Numerical simulations of energy relaxation in molybdenum thin films upon irradiation by femtosecond and picosecond laser pulses Текст научной статьи по специальности «Физика»

LM-PS-1

Numerical simulations of energy relaxation in molybdenum thin films upon irradiation by femtosecond and picosecond laser pulses

K. Hlinomaz1,2, Y. Levy1, T.J. Y. Derrien1, N.M. Bulgakova1

1HiLASE Centre, Institute of Physics of the Czech Academy of Sciences, Dolni Brezany, Czech Republic

2Faculty of Nuclear Sciences and Physical Engineering, Czech Technical University in Prague, Department of Physical Electronics, Praha, Czech Republic

Laser processing of thin films can be employed in electronic component manufacturing and in photovoltaics [1]. However, the control of the process remains delicate due to the high number of phenomena that are taking place in the film. These are dependent on the film thickness, on the choice of substrate, and on the laser wavelength, energy and pulse duration. In addition, several modifications mechanisms can play a role in the modification of the film and/or of the substrate via oxidation [2], melting, ablation via phase explosion [3, 4] or spallation [5]. As a result, both optical and thermal phenomena are contributing to dynamics of the energy absorption, an interplay that can be addressed by numerical modeling. In particular, subtle effects such as transient change of optical properties, rapid electron excitation, thickness-dependent electron-phonon collision rate [6], and stress generation can induce important macroscopic consequences. In view of achieving a better control of laser modification of thin films, more efforts are required in the development of theoretical and numerical descriptions.
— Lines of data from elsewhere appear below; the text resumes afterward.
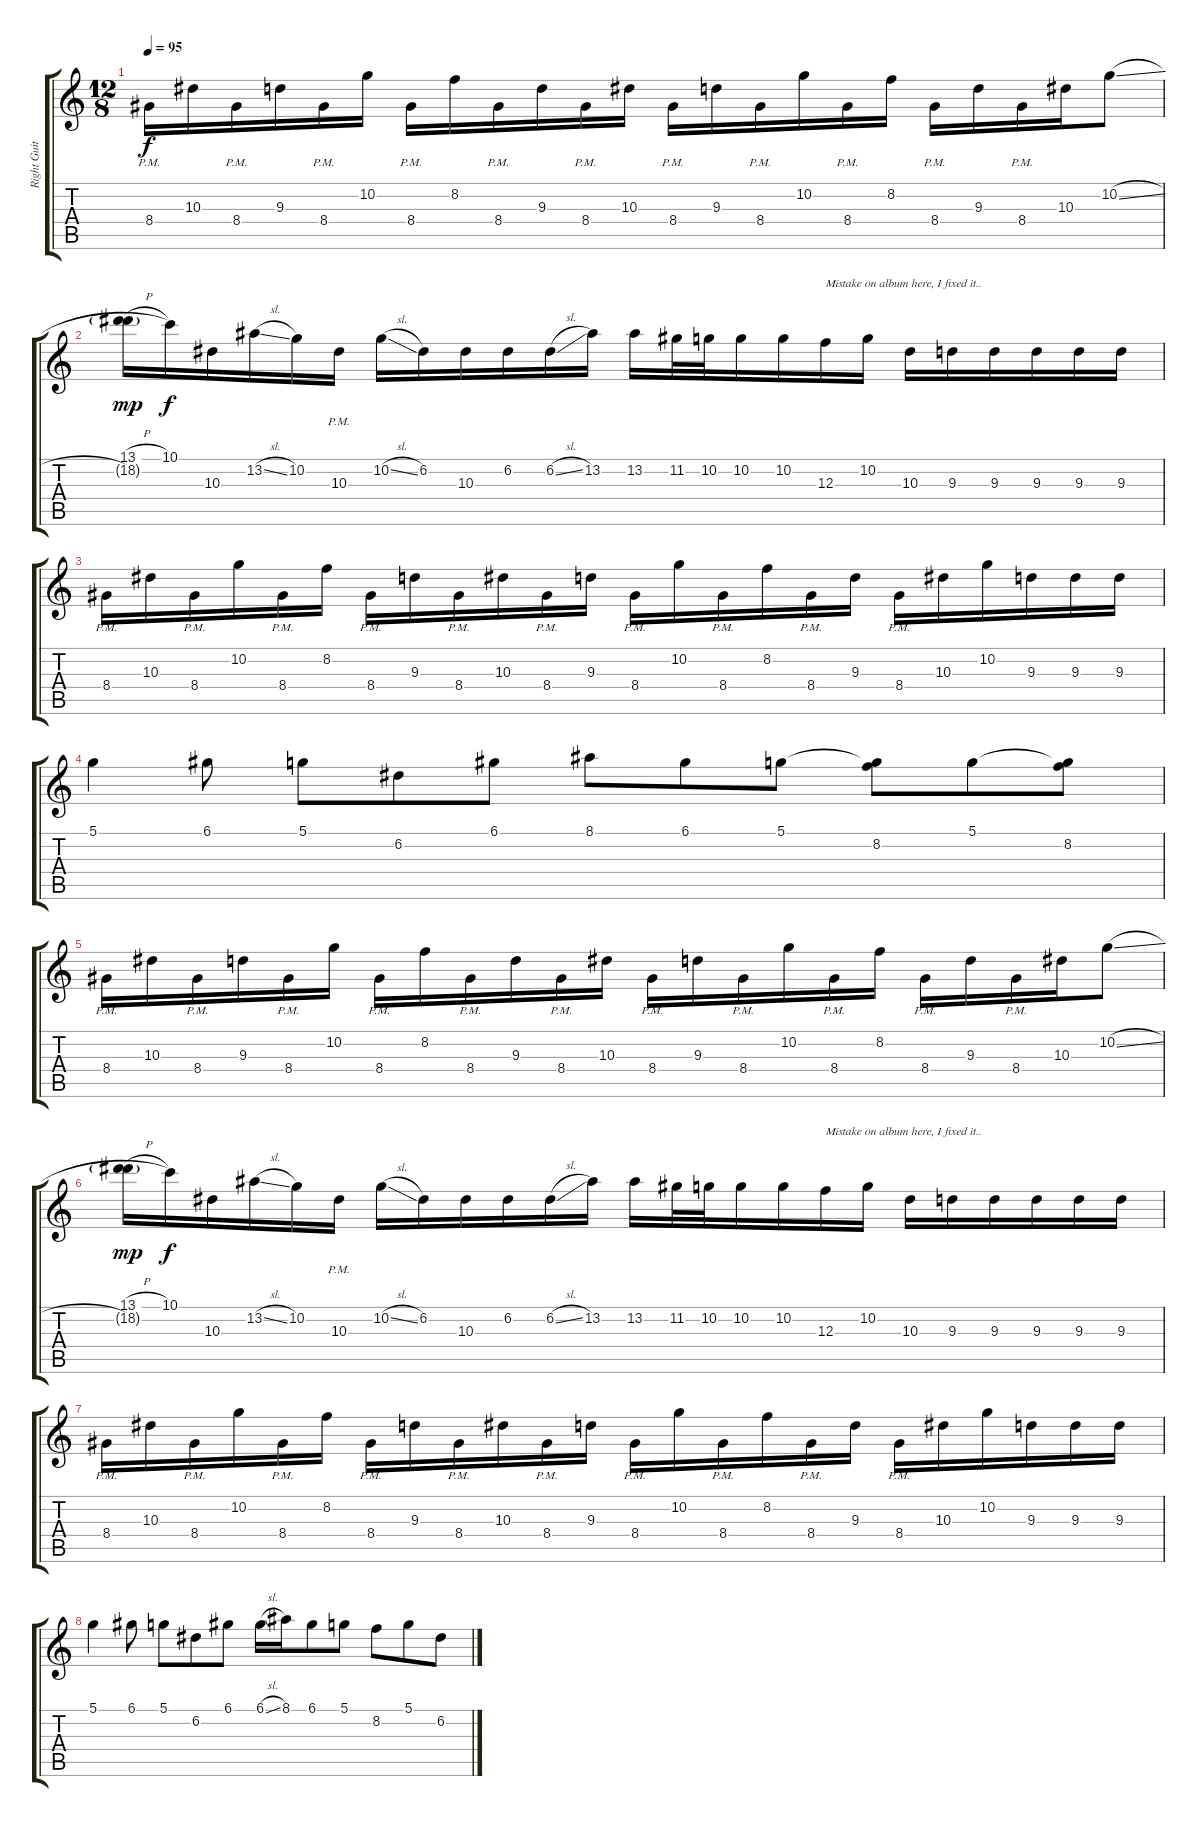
\track ("Right Guitar" "Right Guit") {instrument distortionguitar}
\staff {score tabs}
\tuning (D4 A3 F3 C3 G2 C2) {hide}
\ts (12 8)
\tempo 95
\clef g2
\ks c
8.4{pm}.16{dy f} 10.3.16 8.4{pm}.16 9.3.16 8.4{pm}.16 10.2.16 8.4{pm}.16 8.2.16 8.4{pm}.16 9.3.16 8.4{pm}.16 10.3.16 8.4{pm}.16 9.3.16 8.4{pm}.16 10.2.16 8.4{pm}.16 8.2.16 8.4{pm}.16 9.3.16 8.4{pm}.16 10.3.16 10.2{sl}.8 |
(13.1{h} 18.2{g}).16{dy mp} 10.1.16{dy f} 10.3.16 13.2{sl}.16 10.2.16 10.3{pm}.16 10.2{sl}.16 6.2.16 10.3.16 6.2.16 6.2{sl}.16 13.2.16 13.2.16 11.2.32 10.2.32 10.2.16 10.2.16 12.3.16{txt "Mistake on album here, I fixed it.."} 10.2.16 10.3.16 9.3.16 9.3.16 9.3.16 9.3.16 9.3.16 |
8.4{pm}.16 10.3.16 8.4{pm}.16 10.2.16 8.4{pm}.16 8.2.16 8.4{pm}.16 9.3.16 8.4{pm}.16 10.3.16 8.4{pm}.16 9.3.16 8.4{pm}.16 10.2.16 8.4{pm}.16 8.2.16 8.4{pm}.16 9.3.16 8.4{pm}.16 10.3.16 10.2.16 9.3.16 9.3.16 9.3.16 |
5.1.4 6.1.8 5.1.8 6.2.8 6.1.8 8.1.8 6.1.8 5.1.8 (5.1{t} 8.2).8 5.1.8 (5.1{t} 8.2).8 |
8.4{pm}.16 10.3.16 8.4{pm}.16 9.3.16 8.4{pm}.16 10.2.16 8.4{pm}.16 8.2.16 8.4{pm}.16 9.3.16 8.4{pm}.16 10.3.16 8.4{pm}.16 9.3.16 8.4{pm}.16 10.2.16 8.4{pm}.16 8.2.16 8.4{pm}.16 9.3.16 8.4{pm}.16 10.3.16 10.2{sl}.8 |
(13.1{h} 18.2{g}).16{dy mp} 10.1.16{dy f} 10.3.16 13.2{sl}.16 10.2.16 10.3{pm}.16 10.2{sl}.16 6.2.16 10.3.16 6.2.16 6.2{sl}.16 13.2.16 13.2.16 11.2.32 10.2.32 10.2.16 10.2.16 12.3.16{txt "Mistake on album here, I fixed it.."} 10.2.16 10.3.16 9.3.16 9.3.16 9.3.16 9.3.16 9.3.16 |
8.4{pm}.16 10.3.16 8.4{pm}.16 10.2.16 8.4{pm}.16 8.2.16 8.4{pm}.16 9.3.16 8.4{pm}.16 10.3.16 8.4{pm}.16 9.3.16 8.4{pm}.16 10.2.16 8.4{pm}.16 8.2.16 8.4{pm}.16 9.3.16 8.4{pm}.16 10.3.16 10.2.16 9.3.16 9.3.16 9.3.16 |
5.1.4 6.1.8 5.1.8 6.2.8 6.1.8 6.1{sl}.16 8.1.16 6.1.8 5.1.8 8.2.8 5.1.8 6.2.8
In this work, we investigate the energy absorption and subsequent melting of a thin film of molybdenum in contact with a substrate via numerical simulations. The role of the fused silica (resp. soda-lime glass) substrates was investigated for irradiation using short laser pulses of 200 fs (resp. 10 ps) duration. For this purpose a numerical code based on two-temperature model (TTM) was developed. After ensuring the energy conservation of the numerical solver, melting threshold fluences were computed and compared with experimental data on femtosecond and picosecond irradiation [7, 8]. The numerical results well repeated the experimental literature, and enable the possibility to perform further predictions. In addition, the applicability of the thin-film reflectivity model to the case of metals will be discussed.

References

[1] J. Bovatsek et al., Thin Solid Films 518, 2897-2904 (2010).

[2] A. V. Dostovalov et al., Appl. Surf. Sci. 491, 650-658 (2019).

[3] N. M. Bulgakova, A. V. Bulgakov, Appl. Phys. A, 73, 199-208 (2001).

[4] M. V. Shugaev et al., in Advances in the Application of Lasers in Materials Science, Springer, 274, 107-148 (2018).

[5] C. Wu, L. V. Zhigilei, Appl. Phys. A, 114, 11-32 (2014).

[6] K. Sokolowski-Tinten et al., New J. Phys. 17, 113047 (2015).

[7] S.-S. Wellershoff et al., Appl. Phys. A 69, S99-S107 (1999).

[8] M. Domke et al, Phys. Proc. 56, 1007-1014 (2014).